■ **抜粋文**:
☆ ☆ ☆ ☆ ☆ ☆ ☆
私も仕事中に怪我をしたのだけれども労災保険から補償金はもらえるの?会社から賠償金をもらえるの?どのくらい請求出来るの?
そんな不安にお答えします。
- 労災保険給付金
仕事中に怪我や病気にあった場合(労働災害)には、労災保険から法で定められた給付金(労災補償金)が支給されます。
しかし,この労災補償金は必要最低限度の金額であるため損害の全額補填にはなりません。
例えば,労災補償金の場合は休業補償や将来の逸失利益は一部しか支給されず慰謝料は支給されません。
労災補償金とは,本来会社が支払うべきお金の一部を労災保険から支給する制度になります。
- 損害賠償金
仕事中の怪我や病気に対して会社に責任(安全配慮義務違反)がある場合には,会社は労働者の損害の全部を賠償金として支払う義務があります。
労働者の全損害からすでに支給された労災補償金を差し引いた金額を請求出来ます。
多くの場合には,休業中の賃金の4割相当分,入院や通院中の慰謝料,後遺症が残った場合の慰謝料や逸失利益を請求出来ます。
☆ ☆ ☆ ☆ ☆ ☆ ☆
■ **保存データ**:
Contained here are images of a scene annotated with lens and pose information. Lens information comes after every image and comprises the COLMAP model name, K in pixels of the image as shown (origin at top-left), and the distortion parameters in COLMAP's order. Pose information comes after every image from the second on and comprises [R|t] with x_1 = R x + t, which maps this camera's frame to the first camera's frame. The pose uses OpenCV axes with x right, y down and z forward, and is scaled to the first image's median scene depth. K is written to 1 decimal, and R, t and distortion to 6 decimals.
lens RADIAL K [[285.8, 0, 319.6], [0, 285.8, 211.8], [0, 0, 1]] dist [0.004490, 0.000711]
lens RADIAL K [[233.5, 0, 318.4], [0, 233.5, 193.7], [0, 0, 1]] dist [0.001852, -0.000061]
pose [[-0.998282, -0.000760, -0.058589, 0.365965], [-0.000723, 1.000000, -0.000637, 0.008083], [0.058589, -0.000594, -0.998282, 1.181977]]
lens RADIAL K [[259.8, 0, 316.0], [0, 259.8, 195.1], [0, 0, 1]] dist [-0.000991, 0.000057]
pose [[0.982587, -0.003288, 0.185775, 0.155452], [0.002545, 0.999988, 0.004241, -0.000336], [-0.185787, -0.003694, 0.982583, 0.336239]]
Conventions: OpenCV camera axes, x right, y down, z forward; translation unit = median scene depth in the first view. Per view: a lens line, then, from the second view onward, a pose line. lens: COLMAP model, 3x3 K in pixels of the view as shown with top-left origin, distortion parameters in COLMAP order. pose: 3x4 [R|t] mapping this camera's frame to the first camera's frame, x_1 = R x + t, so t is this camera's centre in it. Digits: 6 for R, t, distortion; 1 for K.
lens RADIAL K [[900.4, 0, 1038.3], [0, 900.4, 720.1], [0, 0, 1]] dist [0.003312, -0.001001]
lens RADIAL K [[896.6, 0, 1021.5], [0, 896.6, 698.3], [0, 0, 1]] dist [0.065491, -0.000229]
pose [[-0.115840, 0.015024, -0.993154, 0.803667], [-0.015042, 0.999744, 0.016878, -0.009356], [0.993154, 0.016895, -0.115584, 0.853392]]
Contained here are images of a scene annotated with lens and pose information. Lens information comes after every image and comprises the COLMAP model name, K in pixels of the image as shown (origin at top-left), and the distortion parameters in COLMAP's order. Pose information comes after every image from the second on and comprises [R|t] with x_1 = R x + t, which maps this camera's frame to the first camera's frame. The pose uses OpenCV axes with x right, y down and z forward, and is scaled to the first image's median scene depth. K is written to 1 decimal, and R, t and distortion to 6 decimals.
☆ ☆ ☆ ☆ ☆ ☆ ☆
■ **課題**:
1. 労災補償についての文章によると、労災補償金では支給されないものは何か。
2. 労災補償についての文章で、多くの場合に会社へ請求できるとされているものをすべて書き出すこと。
3. 労災補償についての文章を、最後の文の後から書き進めてください。
エントリは労災補償についての文章とは別個の資料である。

■ **課題の解答**:
1. 慰謝料

2. 休業中の賃金の4割相当分、入院や通院中の慰謝料、後遺症が残った場合の慰謝料、逸失利益

3.
月給40万円(1日あたり1万3150円),年間賞与80万円の労働者(32歳)が業務中に右手親指(後遺障害等級表第10級7号)を失い6ヶ月間休業した場合
<労災保険から支給される給付金概要>
- ①療養補償給付金
怪我の治療のために必要な病院代です。
治療費は労災から全額支給されます。
- ②休業補償給付金
休業した期間の給料の約6割が支給されます。
40万円×6ヶ月×60%=144万円が支給されます。
- ③休業特別支給金
休業した期間の給料の約2割が支給されます。
40万円×6ヶ月×20%=48万円が支給されます。
- ④障害補償給付金
月給の約302日分が支給されます。
1万3150円×302日=397万1300円が支給されます。
- ⑤障害特別支給一時金
年間賞与の約302日分が支給されます。
80万円÷365日×302日=66万1917円が支給されます。
- ⑥障害特別支給金
障害に応じた定額が支給されます。
後遺障害10級の場合=39万円が支給されます。
労災保険から労災補償金として②③④⑤⑥の合計約694万3217円+①治療費が支給されます。
<会社に請求出来る損害金概要>
- ⑦休業損害金
休業した期間の給料の全額から①休業補償給金を差し引いた残りの金額を請求出来ます。
本件の場合,40万円×6ヶ月+80万円÷2-144万(①)=136万円を請求できます。
- ⑧通院慰謝料
怪我や病気により通院した期間に応じた慰謝料を請求出来ます。
本件の場合,約116万円を請求できます。
- ⑨後遺障害慰謝料
後遺障害(右手親指の喪失)が残ることに対する慰謝料を請求出来ます。
本件の場合,約550万円を請求できます。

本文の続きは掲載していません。